##### SUPPLIED RECORDS

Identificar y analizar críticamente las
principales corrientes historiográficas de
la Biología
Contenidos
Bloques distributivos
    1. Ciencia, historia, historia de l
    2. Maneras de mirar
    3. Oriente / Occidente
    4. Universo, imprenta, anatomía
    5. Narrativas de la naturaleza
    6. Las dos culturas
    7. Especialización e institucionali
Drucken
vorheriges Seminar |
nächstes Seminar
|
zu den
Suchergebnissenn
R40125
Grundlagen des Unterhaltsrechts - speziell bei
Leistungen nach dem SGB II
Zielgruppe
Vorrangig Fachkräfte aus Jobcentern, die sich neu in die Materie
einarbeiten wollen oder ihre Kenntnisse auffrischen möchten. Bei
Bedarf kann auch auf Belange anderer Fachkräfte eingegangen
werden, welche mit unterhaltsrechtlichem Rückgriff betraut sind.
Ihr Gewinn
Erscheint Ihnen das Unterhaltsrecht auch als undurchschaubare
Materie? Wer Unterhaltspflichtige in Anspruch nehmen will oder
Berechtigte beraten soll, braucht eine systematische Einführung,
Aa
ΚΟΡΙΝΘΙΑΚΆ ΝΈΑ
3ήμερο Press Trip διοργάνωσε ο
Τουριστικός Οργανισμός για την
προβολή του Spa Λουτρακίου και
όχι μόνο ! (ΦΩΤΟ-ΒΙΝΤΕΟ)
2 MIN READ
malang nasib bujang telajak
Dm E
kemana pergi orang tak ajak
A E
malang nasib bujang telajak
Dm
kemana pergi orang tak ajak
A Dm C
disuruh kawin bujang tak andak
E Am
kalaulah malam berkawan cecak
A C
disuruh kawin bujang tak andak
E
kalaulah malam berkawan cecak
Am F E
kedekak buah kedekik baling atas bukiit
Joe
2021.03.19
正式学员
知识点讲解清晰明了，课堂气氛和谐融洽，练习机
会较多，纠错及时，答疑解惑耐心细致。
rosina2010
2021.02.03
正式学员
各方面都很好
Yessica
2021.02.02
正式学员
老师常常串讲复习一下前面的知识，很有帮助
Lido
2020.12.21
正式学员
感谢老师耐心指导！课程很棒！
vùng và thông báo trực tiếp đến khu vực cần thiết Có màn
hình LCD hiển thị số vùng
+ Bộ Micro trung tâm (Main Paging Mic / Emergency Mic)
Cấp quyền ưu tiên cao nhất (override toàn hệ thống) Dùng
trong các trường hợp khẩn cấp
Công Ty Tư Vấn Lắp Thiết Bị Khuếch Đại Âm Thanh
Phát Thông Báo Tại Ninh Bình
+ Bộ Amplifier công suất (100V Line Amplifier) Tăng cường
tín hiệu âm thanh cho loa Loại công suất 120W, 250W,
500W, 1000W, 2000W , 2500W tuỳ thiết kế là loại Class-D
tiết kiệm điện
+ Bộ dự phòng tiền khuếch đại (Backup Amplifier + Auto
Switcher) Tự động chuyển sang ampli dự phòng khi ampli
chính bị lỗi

##########

Give nothing but the count of lines in the listing above that hold the string "Seminar".

## [RESPONSE TO THE TASK]
2